We sat down with David Block, Professor at the University of California, Davis, in the Department of Viticulture and Enology and the Department of Chemical Engineering. He holds the Ernest Gallo Endowed Chair in Viticulture and Enology and is Center Director for the Integrative Center for Alternative Meat and Protein (iCAMP). He also serves as session chair at this year’s panel discussion. The session will take place on Tuesday, October 29, 1:30PM–3:00PM PDT, in San Diego, CA, during the 2024 AIChE Annual Meeting.
What are the main objectives of this session, and how do you see it contributing to the overall discussion on sustainability in chemical engineering?
Sustainable production of nutritious, delicious, and affordable food is important globally. While people outside the profession (and some in it!) tend to link chemical engineers to petrochemical and pharmaceutical production, chemical engineers are critical to producing many types of foods as well, from wine and beer, to milk and cheese, to sauces and breakfast cereals. In fact, because food production is so resource intensive (water, energy, raw materials), chemical engineers will need to play a leading role in making food production more sustainable in the future. The objective of this session is to introduce the hurdles to sustainable food production and how chemical engineers can tackle these technical challenges.
Who would benefit most from attending this panel?

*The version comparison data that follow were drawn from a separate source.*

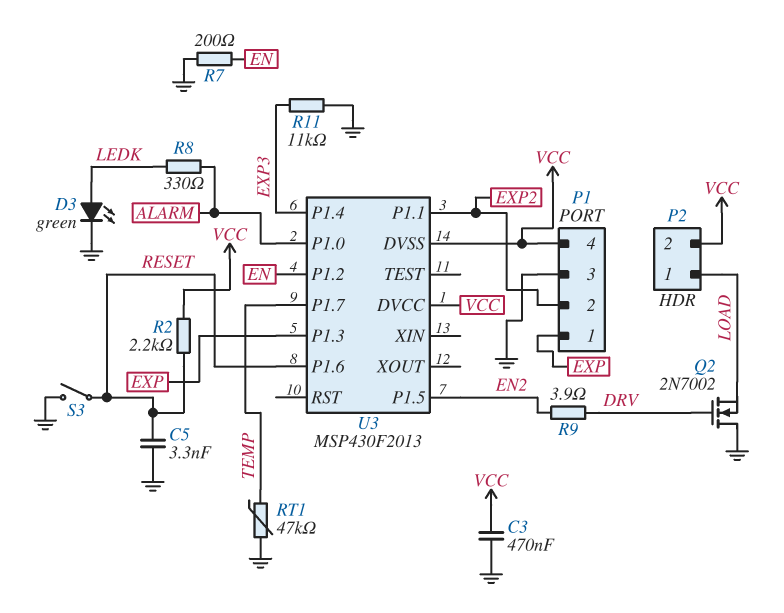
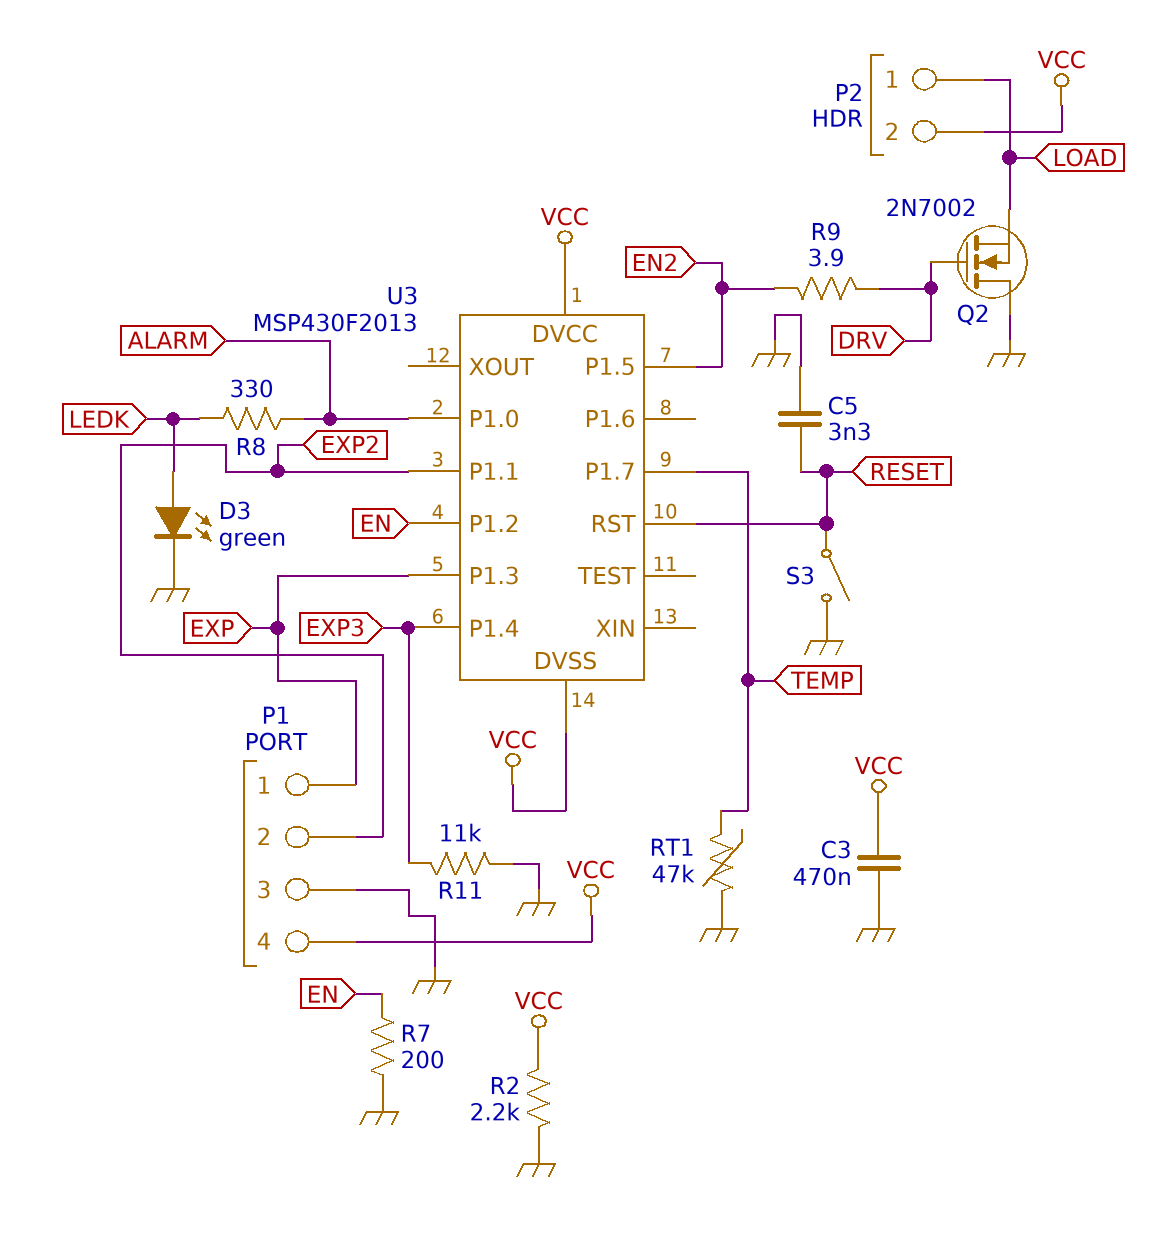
R2: 2.2k (RESET, VCC) -> 2.2k (GND, VCC)
U3 pin P1.6: RESET -> none
U3 pin RST: none -> RESET

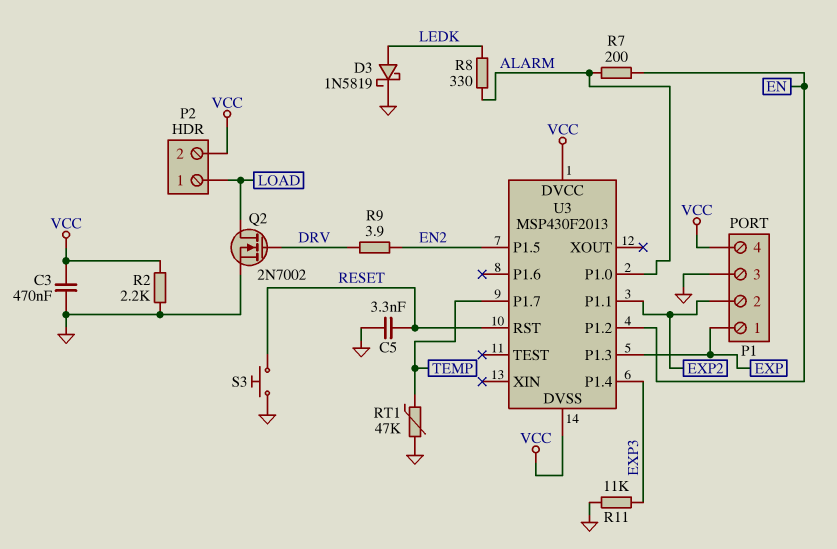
D3: LED green (A LEDK, K GND) -> schottky 1N5819 (A LEDK, K GND)
Q2: NMOS 2N7002 (G DRV, D GND, S LOAD) -> NMOS 2N7002 (G DRV, D LOAD, S GND)
R7: 200 (EN, GND) -> 200 (ALARM, EN)
S3: switch (GND, RESET) -> button (GND, RESET)

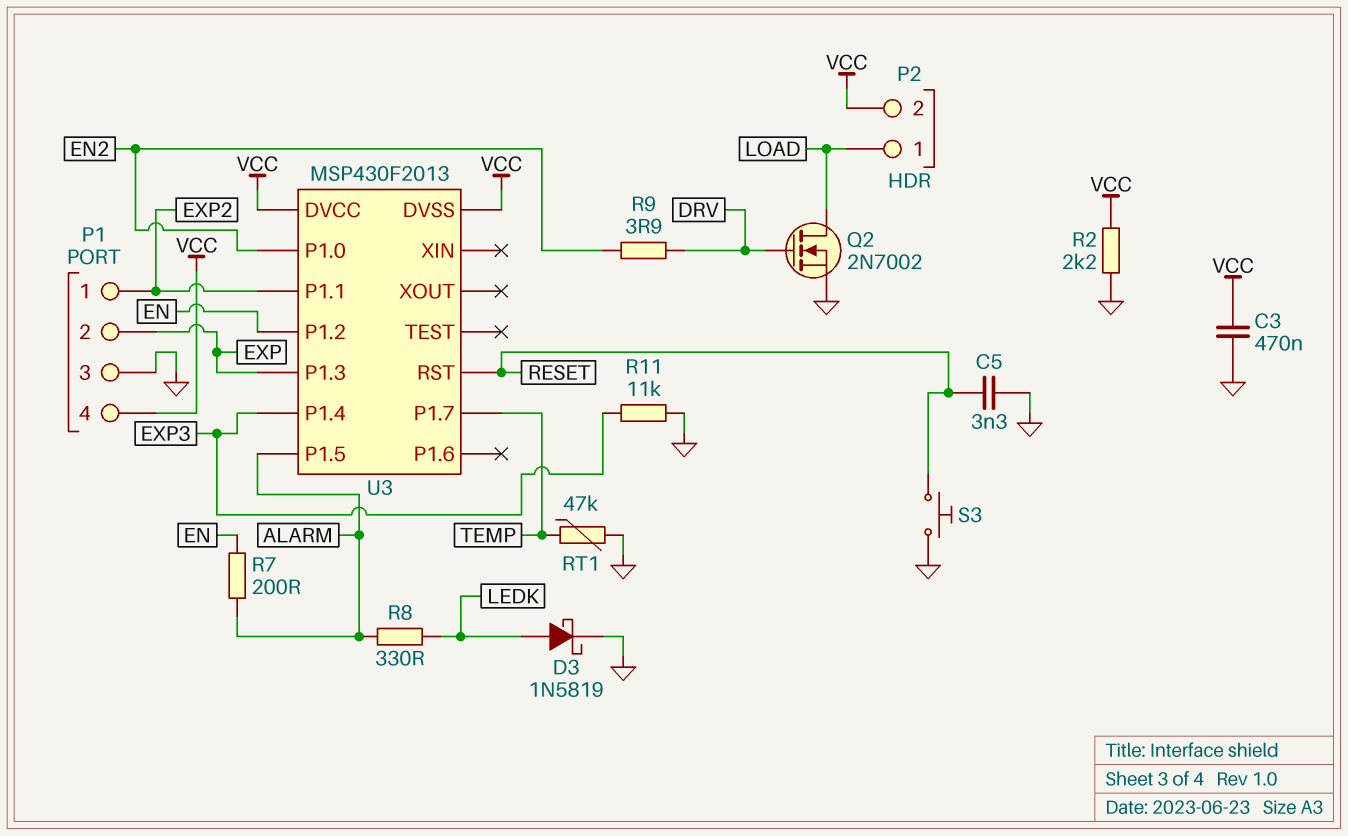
P1 pin 1: EXP -> EXP2
P1 pin 2: EXP2 -> EXP
U3 pin P1.0: ALARM -> EN2
U3 pin P1.5: EN2 -> ALARM

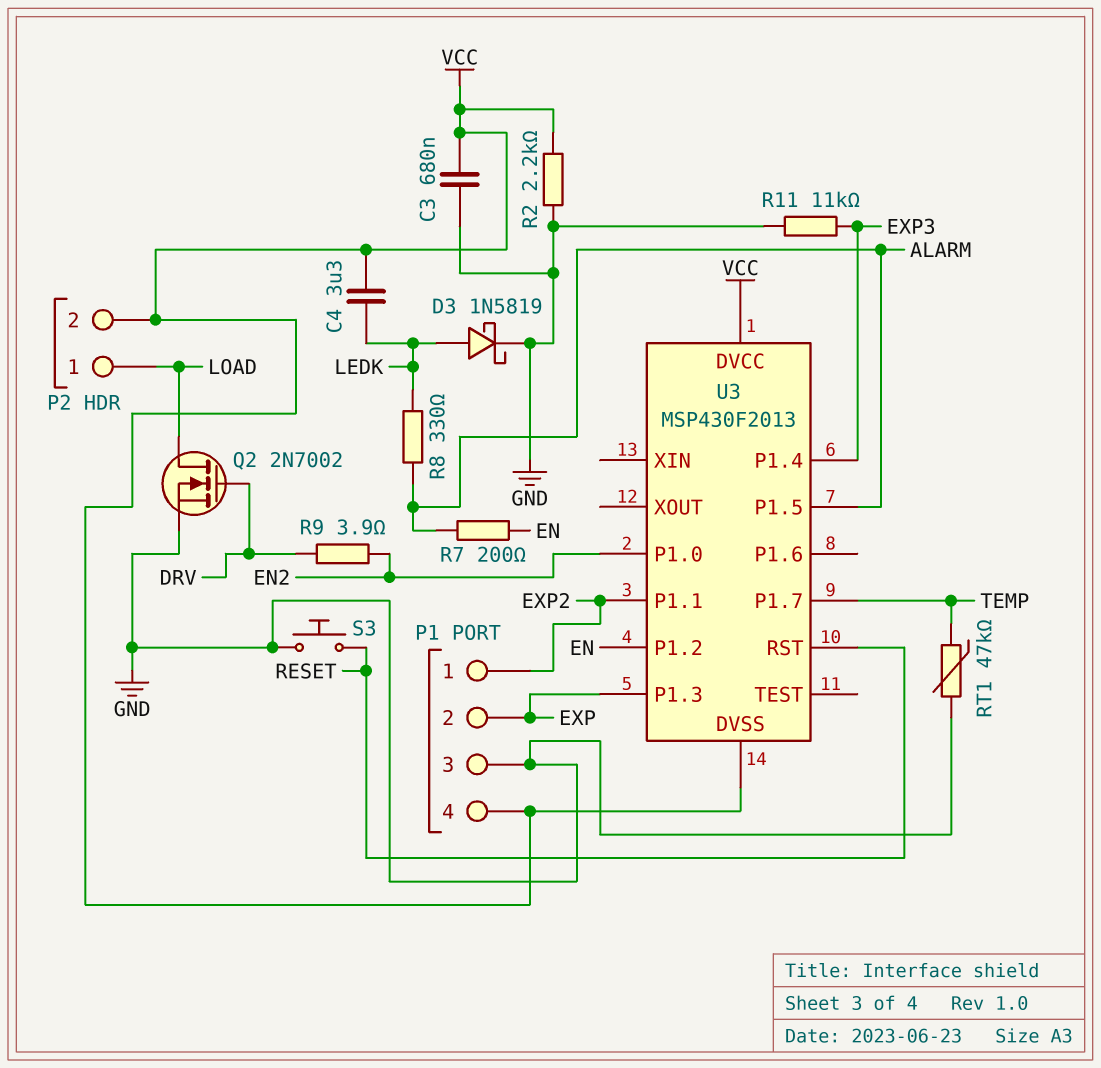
C3: 470nF (GND, VCC) -> 680nF (GND, VCC)
C4: none -> 3.3uF (LEDK, VCC)
C5: 3.3nF (GND, RESET) -> none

Any engineer interested in solving (or even just understanding) the local and global issues with food supply would benefit from hearing this panel of distinguished experts from academia, industry, and government. It would also benefit academics interested in moving their research into this area, including seeing how their skill sets fit with the current technical challenges.
What role do you see chemical engineers playing in transforming traditional agricultural practices to more sustainable models?
Chemical engineers will have a role in transforming how we use natural resources to make food. This includes water inputs, energy inputs, labor inputs, and other raw materials — all with severe restrictions in their availability, depending on their location. This goes for agriculture at the field level and for the post-harvest processing. One area that we will touch on in the session is alternative meats and proteins. Some of these products are so new that they are not even on the market yet, except for in very small test markets (like cultivated meat). More engineers are needed to take bioprocess knowledge from biopharma and fermentation-based chemical production and combine it with knowledge about food production to scale up to commercial scale.
What excites you the most about the future of sustainable food production and the role of chemical engineering in driving this transformation?
In the end, more food will need to be produced globally to meet the needs of a growing world population, and chemical engineers have the skills to do this sustainably. Fields like alternative meat and protein production are exciting because just about everything is new and chemical engineers are just starting to work in this area. Some of these fields are less than 10 years old, and new knowledge needs to be created from scratch. The constraints of cost are very familiar to chemical engineers all the way back to the time they went through their senior design projects in college. Making a product taste delicious so that consumers will want to eat it is the fun (and challenging!) part for me.